═══ Фрагмент документа ═══

Выбери любимый жанр

Адепт Бурдье на Кавказе: Эскизы к биографии в миросистемной перспективе - Дерлугьян Георгий - Страница 31


Перейти на страницу:
Изменить размер шрифта:

31

Структурное напряжение в поле культуры обнаруживается во всех национальных республиках, хотя, конечно, и в различной степени, что в основном было обусловлено количественными и качественными различиями слоев и групп городского общества, восприимчивых к современным формам культуры. Та же самая поляризация культурного поля создала условия для обращения к неконвенциональным сюжетам национальной истории и культуры. Осуществляемая топорными бюрократическими методами и лишенная какого-либо морального оправдания культурная цензура стала катализатором выстраивания широких культурных коалиций, выступавших одновременно за демократию и национальное достоинство. На периферии СССР демократия воспринималась как отмена политических ограничений на публичные высказывания по поводу власти, а национальное достоинство противопоставлялось диктату центральной бюрократии и пресмыкательству ее национальных по форме, но не по содержанию наместников. Это добавляло дополнительное измерение в конфигурации полей власти и культуры в республиках. Вместо тенденции к двухсторонней классовой конфронтации интеллигенции и власти, в республиках возникали трехсторонние конфронтации национальной интеллигенции, центральной московской и местной формально национальной власти.

Это, конечно, крайне схематичное обобщение. В самой Москве и даже в кругах оппозиционной интеллигенции присутствовало не всегда лишь латентное деление между этническими русскими и евреями, которые уже вскоре после большевистской революции мигрировали в советские центральные города, где составляли активную конкуренцию в занятии позиций в административно-управленческой и культурной элите выходцам из этнически русской деревни, которые массово двинулись в города с небольшим запозданием, во времена коллективизации либо сразу после войны. Властвующая элита также не была вполне монолитной. Изнутри ее пронизывало как минимум несколько структурных оппозиций: хозяйственников и кабинетных чиновников, идеологических консерваторов и прагматичных модернизаторов, озабоченных по долгу службы международной геополитической конкуренцией и сугубо внутренним контролем.

Россия, однако, была не национальной республикой, а ядром СССР и центром военно-индустриальной сверхдержавы, поэтому классовые структуры преобладали над национально-культурными. В республиках дело обстояло ровно напротив. Это вовсе не отменяет классового измерения власти в национальных республиках, однако делает более двойственными как стратегии местной интеллигенции, так и властвующих элит. Подчеркнем, национальные культурные возрождения – как и демократические либеральные устремления московской и ленинградской интеллигенции – вовсе не были продолжением досоветских политических течений или результатом подрывной эмигрантской деятельности из-за рубежа. Самая главная ирония состоит в том, что все начиналось достаточно – невинно приходом послевоенного поколения образованной молодежи, сформировавшейся в совершенно закрытых советских условиях, которая начала обживать полумертвые культурные и национальные учреждения эпохи позднего сталинизма[81]. По мере обживания, расчистки, ремонта и расширения унаследованной институциональной среды возникают творческие соревновательные арены и интеллектуальные «игры», которые неизбежно, хотя и непредумысленно, вступают в конфликты с бюрократическими принципами иерархии. В зависимости от расположения в социальном пространстве и институционального соотношения космополитичных имперских (подобно Москве и Ленинграду) или местных национальных элементов (особенно в столицах республик), сопротивление бюрократическому контролю принимает либо (социально и либерально) демократические, либо национальные формы, которые в свою очередь не абсолютны и сплетаются по ситуации во множестве гибридных форм.

═══ Записи данных ═══

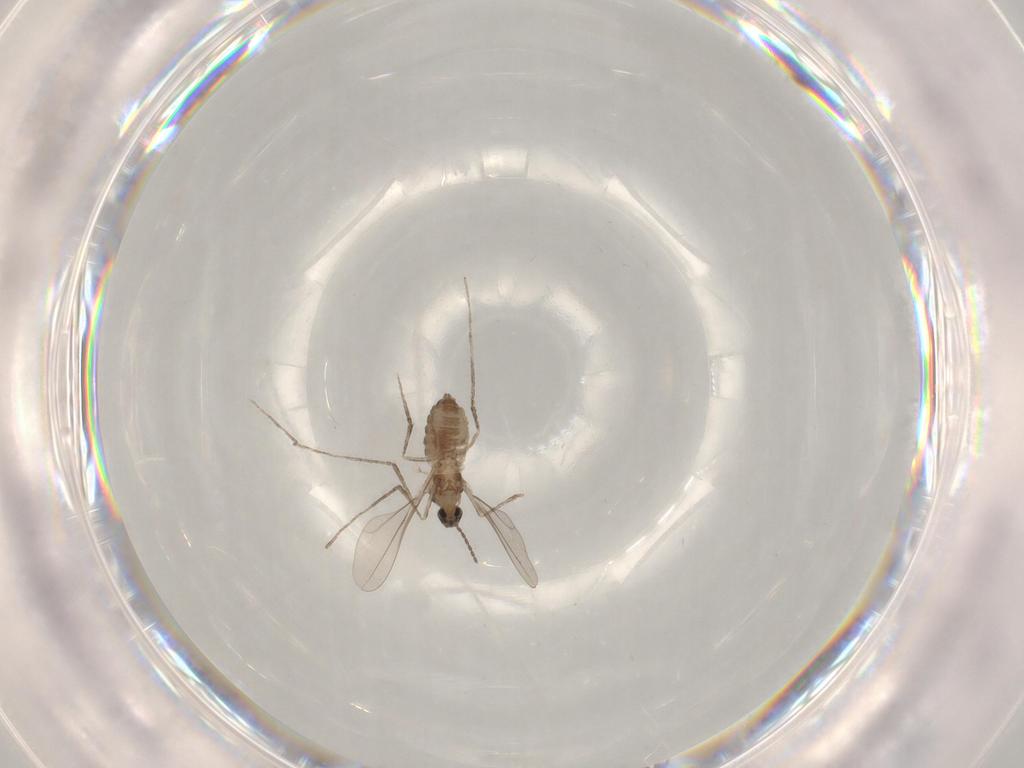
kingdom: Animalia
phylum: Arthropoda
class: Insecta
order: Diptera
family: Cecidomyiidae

═══
═══ Записи данных ═══

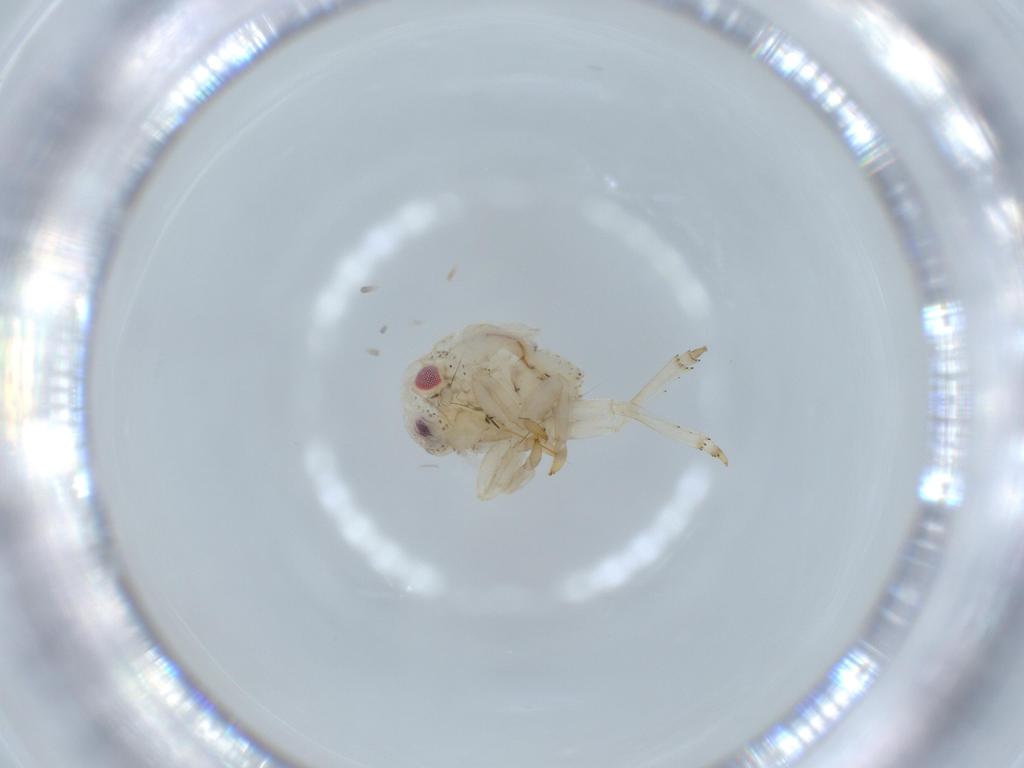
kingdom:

═══

Выполните задания –
A – Какие стороны, согласно фрагменту, участвовали в трехсторонних конфронтациях, возникавших в республиках вместо двухсторонней классовой конфронтации интеллигенции и власти?
B – Продублируйте участок фрагмента от слов «Это, конечно, крайне» по слова «сугубо внутренним контролем.» включительно.

Решения заданий –
A – Национальная интеллигенция, центральная московская власть и местная формально национальная власть.

B –
Это, конечно, крайне схематичное обобщение. В самой Москве и даже в кругах оппозиционной интеллигенции присутствовало не всегда лишь латентное деление между этническими русскими и евреями, которые уже вскоре после большевистской революции мигрировали в советские центральные города, где составляли активную конкуренцию в занятии позиций в административно-управленческой и культурной элите выходцам из этнически русской деревни, которые массово двинулись в города с небольшим запозданием, во времена коллективизации либо сразу после войны. Властвующая элита также не была вполне монолитной. Изнутри ее пронизывало как минимум несколько структурных оппозиций: хозяйственников и кабинетных чиновников, идеологических консерваторов и прагматичных модернизаторов, озабоченных по долгу службы международной геополитической конкуренцией и сугубо внутренним контролем.